-By ArdorComm News Network
December 5, 2024
The Banking Laws (Amendment) Bill, 2024, presented by Finance Minister Nirmala Sitharaman in the Lok Sabha, introduces significant reforms to enhance governance in the banking sector and improve customer convenience.
The bill proposes 19 amendments across key legislations, including the Reserve Bank of India Act, 1934; the Banking Regulation Act, 1949; and acts governing the State Bank of India and public sector banks. Key changes aim to:
- Strengthen Governance: Improve audit quality, reporting consistency, and depositor protection.
- Enhance Customer Convenience: Allow account holders up to four nominees and redefine ‘substantial interest’ limits for directorships, raising the threshold from ₹5 lakh to ₹2 crore.
- Safeguard Investor Interests: Transfer unclaimed dividends, shares, and bond-related interests to the Investor Education and Protection Fund (IEPF) with provisions for claims or refunds.
Sitharaman highlighted the evolving banking sector’s need for robust reforms. “These amendments will improve governance, safeguard investors, and provide enhanced customer convenience,” she said.

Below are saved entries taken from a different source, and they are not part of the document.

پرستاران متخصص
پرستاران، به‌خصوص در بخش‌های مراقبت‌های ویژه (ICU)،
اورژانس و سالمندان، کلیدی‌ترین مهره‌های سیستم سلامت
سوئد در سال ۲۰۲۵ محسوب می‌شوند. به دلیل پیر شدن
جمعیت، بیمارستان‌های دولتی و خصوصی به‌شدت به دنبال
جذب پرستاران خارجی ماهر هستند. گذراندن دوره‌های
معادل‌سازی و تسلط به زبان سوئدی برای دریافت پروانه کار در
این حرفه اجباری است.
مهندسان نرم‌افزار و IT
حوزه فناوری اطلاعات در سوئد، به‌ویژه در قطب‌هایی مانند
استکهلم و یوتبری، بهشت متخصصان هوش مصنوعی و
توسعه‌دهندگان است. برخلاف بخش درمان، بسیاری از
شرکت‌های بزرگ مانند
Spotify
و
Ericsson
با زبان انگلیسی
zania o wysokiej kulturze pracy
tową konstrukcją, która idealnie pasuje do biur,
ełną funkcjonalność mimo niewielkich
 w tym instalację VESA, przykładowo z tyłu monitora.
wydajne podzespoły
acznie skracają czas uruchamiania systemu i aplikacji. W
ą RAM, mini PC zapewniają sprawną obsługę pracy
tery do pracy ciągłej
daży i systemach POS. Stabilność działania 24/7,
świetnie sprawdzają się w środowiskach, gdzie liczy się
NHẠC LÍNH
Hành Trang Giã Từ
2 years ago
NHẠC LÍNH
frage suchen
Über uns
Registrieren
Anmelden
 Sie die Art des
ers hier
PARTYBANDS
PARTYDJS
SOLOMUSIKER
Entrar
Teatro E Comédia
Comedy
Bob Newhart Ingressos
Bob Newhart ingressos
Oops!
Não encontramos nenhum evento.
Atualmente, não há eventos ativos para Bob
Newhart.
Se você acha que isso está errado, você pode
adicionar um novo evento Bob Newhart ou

For cooperative banks, the amendments increase director tenure from 8 to 10 years, align with constitutional reforms, and grant Central Cooperative Bank directors eligibility to serve on State Cooperative Bank boards.
Additional proposals include:
- Auditor Remuneration Flexibility: Empowering banks to decide statutory auditor payments.
- Regulatory Compliance Simplification: Redefining reporting dates to the 15th and last day of every month, replacing the current second and fourth Fridays.
These reforms are poised to ensure better protection for depositors, streamline regulatory frameworks, and improve operational efficiency across India’s banking landscape.